• **FRAGMENTO MOSTRADO**
☆ ☆ ☆ ☆
Locura que apenas duró unas horas, hasta que Nicolás dejó de comer, dejó de estar tranquilo, dejó de dormir plácidamente, perdió el reflejo de succión y empezó a convulsionar.
El paso por Urgencias Pediátricas fue breve, y cuando, de repente, la pediatra vio que a lo que nos referíamos con esos “movimientos raros que hace con el brazo” eran convulsiones, sacó un teléfono de su bolsillo, y yo aún no tenia ni idea de a quién llamaba, ni a dónde nos llevaban tan rápido en una silla de ruedas. Quizás si lo hubiera sabido le habría abrazado más fuerte, o le hubiera dado más besos en ese breve recorrido. Tan, tan borrada de mi mente estaba la Unidad de Neonatos, que no pensé ni por un momento que allí es a donde nos dirigíamos.
Una vez allí, y en apenas un segundo, me vi sin niño, y en un mundo absolutamente desconocido. Apenas recuerdo nada de lo que nos preguntaron e informaron en el ingreso, excepto la cálida sonrisa de una enfermera y sus palabras de ánimo, aunque nunca más fui capaz de recordar su cara. Y es que yo sólo era capaz de pensar que esto no nos podía estar pasando, que mi niño no pertenecía a ese mundo.
Esta Unidad es para los prematuros, por qué estamos aquí, le preguntaba una y otra vez a mi marido. E, ilusa de mí, mientras esperábamos los primeros resultados en la sala de espera, aún pensaba que a lo mejor me lo llevaba para casa esa misma noche. ¿Cómo se iba a quedar ahí solito, habiendo dormido ya al calor de mamá? Pero, obviamente, no nos lo llevamos; él se tenía que quedar hasta que supieran que tenía y dejara de tener convulsiones, y yo me fui esa noche aún sin entender muy bien dónde lo dejaba, ni por qué.
☆ ☆ ☆ ☆
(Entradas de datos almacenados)
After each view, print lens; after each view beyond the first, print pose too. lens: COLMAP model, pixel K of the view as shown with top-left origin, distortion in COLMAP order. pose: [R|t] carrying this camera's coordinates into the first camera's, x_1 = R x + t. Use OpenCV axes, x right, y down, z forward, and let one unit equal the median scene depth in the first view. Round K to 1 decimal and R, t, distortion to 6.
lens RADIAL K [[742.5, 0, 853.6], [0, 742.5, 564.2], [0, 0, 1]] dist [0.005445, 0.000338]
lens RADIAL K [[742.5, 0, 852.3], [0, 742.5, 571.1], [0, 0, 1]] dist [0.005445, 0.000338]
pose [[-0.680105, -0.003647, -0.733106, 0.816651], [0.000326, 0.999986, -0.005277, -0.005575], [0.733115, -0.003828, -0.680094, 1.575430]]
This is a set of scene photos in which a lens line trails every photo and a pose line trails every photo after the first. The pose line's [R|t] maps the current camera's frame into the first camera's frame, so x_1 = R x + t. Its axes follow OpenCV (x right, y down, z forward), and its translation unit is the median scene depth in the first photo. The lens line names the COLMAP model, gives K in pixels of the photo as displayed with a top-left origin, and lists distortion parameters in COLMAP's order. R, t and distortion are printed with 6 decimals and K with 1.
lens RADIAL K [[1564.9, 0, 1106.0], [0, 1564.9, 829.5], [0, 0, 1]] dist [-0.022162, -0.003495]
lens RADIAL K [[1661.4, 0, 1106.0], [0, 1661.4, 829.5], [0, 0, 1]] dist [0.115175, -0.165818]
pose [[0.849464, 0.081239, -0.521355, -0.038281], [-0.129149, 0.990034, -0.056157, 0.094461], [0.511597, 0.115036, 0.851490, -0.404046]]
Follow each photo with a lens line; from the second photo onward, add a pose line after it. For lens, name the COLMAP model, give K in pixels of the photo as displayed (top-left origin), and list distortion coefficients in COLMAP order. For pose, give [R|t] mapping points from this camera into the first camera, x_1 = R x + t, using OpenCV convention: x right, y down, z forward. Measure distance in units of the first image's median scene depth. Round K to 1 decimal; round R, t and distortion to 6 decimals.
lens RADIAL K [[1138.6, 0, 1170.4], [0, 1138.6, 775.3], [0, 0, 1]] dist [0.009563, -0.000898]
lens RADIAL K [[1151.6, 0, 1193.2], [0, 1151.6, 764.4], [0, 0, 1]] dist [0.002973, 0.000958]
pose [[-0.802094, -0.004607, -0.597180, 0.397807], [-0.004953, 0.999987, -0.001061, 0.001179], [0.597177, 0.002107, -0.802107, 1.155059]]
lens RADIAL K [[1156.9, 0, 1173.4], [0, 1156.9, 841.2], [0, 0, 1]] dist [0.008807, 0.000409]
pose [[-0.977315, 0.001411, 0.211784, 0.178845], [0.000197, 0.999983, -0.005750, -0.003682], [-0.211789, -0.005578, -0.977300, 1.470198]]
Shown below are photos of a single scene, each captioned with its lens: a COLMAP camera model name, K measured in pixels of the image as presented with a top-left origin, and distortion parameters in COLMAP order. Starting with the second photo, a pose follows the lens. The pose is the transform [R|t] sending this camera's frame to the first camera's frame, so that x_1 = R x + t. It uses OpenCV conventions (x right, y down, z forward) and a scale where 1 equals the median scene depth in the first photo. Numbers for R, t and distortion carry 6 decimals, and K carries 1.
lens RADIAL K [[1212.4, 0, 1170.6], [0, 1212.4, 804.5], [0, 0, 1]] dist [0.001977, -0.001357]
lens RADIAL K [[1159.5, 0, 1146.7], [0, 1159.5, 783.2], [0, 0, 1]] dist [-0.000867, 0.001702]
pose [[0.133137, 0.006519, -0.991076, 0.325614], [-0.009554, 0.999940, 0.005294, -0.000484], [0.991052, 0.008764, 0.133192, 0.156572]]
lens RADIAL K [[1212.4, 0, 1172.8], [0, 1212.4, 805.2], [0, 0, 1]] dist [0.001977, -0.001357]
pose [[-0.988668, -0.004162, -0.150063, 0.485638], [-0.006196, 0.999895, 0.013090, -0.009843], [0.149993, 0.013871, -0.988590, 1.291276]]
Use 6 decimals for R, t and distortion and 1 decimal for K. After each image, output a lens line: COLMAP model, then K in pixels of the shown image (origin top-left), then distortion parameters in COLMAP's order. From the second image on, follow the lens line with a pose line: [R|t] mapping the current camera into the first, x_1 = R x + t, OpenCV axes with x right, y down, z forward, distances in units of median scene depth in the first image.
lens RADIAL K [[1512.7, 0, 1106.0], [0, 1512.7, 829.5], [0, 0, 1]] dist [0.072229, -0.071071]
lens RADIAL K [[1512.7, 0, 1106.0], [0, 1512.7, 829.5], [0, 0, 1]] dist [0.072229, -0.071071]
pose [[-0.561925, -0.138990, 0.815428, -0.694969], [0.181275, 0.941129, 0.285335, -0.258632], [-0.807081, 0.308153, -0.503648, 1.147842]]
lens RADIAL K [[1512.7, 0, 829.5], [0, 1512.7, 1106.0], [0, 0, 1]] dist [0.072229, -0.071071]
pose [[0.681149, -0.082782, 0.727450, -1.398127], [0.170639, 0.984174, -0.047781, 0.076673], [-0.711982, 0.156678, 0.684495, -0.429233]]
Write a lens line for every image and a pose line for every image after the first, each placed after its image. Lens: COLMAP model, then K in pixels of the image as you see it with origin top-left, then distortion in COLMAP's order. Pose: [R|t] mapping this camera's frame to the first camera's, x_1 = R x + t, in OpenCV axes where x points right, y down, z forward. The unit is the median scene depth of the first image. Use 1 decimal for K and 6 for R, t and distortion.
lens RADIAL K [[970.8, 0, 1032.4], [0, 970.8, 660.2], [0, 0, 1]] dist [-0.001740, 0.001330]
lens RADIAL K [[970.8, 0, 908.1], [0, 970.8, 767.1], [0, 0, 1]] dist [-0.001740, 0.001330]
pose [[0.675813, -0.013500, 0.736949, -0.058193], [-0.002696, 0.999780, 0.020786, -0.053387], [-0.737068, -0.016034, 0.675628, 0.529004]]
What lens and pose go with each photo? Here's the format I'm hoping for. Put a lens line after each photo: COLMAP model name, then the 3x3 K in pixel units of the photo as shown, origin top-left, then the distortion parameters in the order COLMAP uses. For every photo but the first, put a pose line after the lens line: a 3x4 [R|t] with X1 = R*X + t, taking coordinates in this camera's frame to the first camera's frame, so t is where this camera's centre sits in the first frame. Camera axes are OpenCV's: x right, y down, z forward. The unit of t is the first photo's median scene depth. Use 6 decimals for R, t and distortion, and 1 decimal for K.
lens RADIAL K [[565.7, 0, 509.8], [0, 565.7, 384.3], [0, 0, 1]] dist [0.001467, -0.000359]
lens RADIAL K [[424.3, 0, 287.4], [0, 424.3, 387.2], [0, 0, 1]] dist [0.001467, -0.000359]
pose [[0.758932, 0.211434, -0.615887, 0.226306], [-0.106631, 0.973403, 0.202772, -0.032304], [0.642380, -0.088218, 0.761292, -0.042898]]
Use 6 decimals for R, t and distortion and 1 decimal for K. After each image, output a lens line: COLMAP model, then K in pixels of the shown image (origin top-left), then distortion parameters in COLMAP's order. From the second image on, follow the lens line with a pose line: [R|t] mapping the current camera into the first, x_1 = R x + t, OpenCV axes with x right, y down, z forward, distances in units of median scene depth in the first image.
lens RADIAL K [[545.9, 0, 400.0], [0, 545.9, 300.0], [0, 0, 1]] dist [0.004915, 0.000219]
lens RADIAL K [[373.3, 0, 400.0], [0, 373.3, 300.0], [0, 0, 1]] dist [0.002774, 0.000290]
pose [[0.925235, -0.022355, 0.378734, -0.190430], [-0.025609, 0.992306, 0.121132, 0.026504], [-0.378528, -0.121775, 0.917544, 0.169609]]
☆ ☆ ☆ ☆
• **TAREAS REQUERIDAS**
1. Cita el fragmento del relato que comienza en "Una vez allí, y" y termina en "a ese mundo.".
2. Indica si cada afirmación coincide con el relato y respalda tu respuesta con las palabras exactas del texto: (a) La pediatra sacó un teléfono de su bolsillo al ver las convulsiones. (b) Quien narra recordó después la cara de la enfermera. (c) Se llevaron al niño a casa esa misma noche.
3. Enumera todos los cambios que, según la primera oración del relato, sufrió Nicolás.

• **RESPUESTAS**
1.
Una vez allí, y en apenas un segundo, me vi sin niño, y en un mundo absolutamente desconocido. Apenas recuerdo nada de lo que nos preguntaron e informaron en el ingreso, excepto la cálida sonrisa de una enfermera y sus palabras de ánimo, aunque nunca más fui capaz de recordar su cara. Y es que yo sólo era capaz de pensar que esto no nos podía estar pasando, que mi niño no pertenecía a ese mundo.

2.
(a) Sí: "sacó un teléfono de su bolsillo".
(b) No: "aunque nunca más fui capaz de recordar su cara".
(c) No: "Pero, obviamente, no nos lo llevamos".

3.
- Dejó de comer
- Dejó de estar tranquilo
- Dejó de dormir plácidamente
- Perdió el reflejo de succión
- Empezó a convulsionar